Die Idee vom Dorf, erbaut auf einer Plattform weit draußen
im See und nur über einen Steg mit dem Ufer verbunden, hat
bis heute zu einer anhaltenden Popularisierung der Pfahlbauten
geführt.
Gemeinsam leben, gemeinsam wohnen - 6000 Jahre Pfahlbauten
Mit vielen Mythen hat die moderne Pfahlbauforschung inzwischen
aufgeräumt. Dank der systematischen dendrochronologischen
Untersuchung der Pfahlfelder in den alpennahen Seen und
Mooren ist es inzwischen gelungen, 3800 Jahre Besiedlungsgeschichte
- von der späten Jungsteinzeit bis in die frühe Eisenzeit
- detailgetreu zu verfolgen.
Zusammenhänge zwischen Siedlungsdynamik, Seespiegelschwankung
und Klimaveränderung sowie der Wandel von Siedlungssystemen
und Wirtschaftsformen sind ebenso Themen der aktuellen Forschung
wie technische Innovationen oder Kulturkontakte.
Und dennoch sind viele Fragen allein anhand archäologischer
Daten nur unzureichend zu beantworten: Wie überliefern sich
"Familien", "Haushalte" oder andere "soziale Gemeinschaften"
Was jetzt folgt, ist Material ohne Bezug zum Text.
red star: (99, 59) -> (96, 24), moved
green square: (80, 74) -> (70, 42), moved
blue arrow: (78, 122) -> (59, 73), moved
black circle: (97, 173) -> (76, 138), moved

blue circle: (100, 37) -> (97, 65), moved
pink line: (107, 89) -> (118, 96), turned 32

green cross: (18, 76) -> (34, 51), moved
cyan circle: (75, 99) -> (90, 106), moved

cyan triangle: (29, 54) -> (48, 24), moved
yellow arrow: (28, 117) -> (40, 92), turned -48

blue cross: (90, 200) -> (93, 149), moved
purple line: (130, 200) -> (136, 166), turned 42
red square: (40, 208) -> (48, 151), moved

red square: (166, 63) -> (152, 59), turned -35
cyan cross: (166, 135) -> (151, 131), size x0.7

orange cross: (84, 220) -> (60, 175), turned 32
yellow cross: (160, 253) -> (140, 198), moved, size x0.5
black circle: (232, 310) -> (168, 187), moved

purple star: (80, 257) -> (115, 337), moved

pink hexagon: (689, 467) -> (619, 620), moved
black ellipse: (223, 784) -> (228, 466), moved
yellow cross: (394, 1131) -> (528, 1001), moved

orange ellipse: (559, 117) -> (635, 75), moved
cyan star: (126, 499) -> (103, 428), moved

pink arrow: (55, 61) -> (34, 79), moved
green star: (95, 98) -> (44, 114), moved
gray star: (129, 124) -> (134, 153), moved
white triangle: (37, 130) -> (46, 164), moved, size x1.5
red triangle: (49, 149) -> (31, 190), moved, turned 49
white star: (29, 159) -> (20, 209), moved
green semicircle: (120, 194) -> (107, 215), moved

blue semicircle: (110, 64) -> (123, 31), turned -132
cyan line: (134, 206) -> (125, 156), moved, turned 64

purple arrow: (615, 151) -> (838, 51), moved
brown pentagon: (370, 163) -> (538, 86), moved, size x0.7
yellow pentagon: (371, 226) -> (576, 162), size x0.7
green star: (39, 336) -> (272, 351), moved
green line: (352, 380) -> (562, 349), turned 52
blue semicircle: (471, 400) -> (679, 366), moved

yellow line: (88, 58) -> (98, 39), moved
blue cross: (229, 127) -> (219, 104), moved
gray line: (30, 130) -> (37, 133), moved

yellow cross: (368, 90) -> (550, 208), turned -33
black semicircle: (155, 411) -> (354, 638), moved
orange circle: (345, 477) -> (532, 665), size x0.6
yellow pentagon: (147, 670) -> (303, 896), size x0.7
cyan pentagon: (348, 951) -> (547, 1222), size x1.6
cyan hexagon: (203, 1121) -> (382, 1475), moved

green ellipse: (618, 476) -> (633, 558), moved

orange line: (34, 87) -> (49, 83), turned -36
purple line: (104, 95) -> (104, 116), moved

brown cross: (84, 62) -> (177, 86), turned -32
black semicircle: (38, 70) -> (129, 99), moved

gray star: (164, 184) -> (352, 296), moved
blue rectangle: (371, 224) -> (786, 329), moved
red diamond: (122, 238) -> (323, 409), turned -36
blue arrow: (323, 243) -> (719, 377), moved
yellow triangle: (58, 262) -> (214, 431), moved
im archäologischen Befund? Wie lassen sich soziale Handlungen
mit architektonischen Strukturen und archäobiologischen
Daten verknüpfen? Und welche sozialen und ökonomischen Interpretationen
sind denkbar?
Diesen und anderen Fragen versucht sich die Ausstellung
auf spannenden Weise zu nähern. Um Antworten entwerfen zu
können, werden unterschiedliche Konzepte der Hauskonstruktion,
der Raumordnung und Raumwahrnehmung verschiedener ethnischer
Gruppen Kambodschas und Indonesiens präsentiert und den
prähistorischen Pfahlbauten aus Mitteleuropa gegenübergestellt.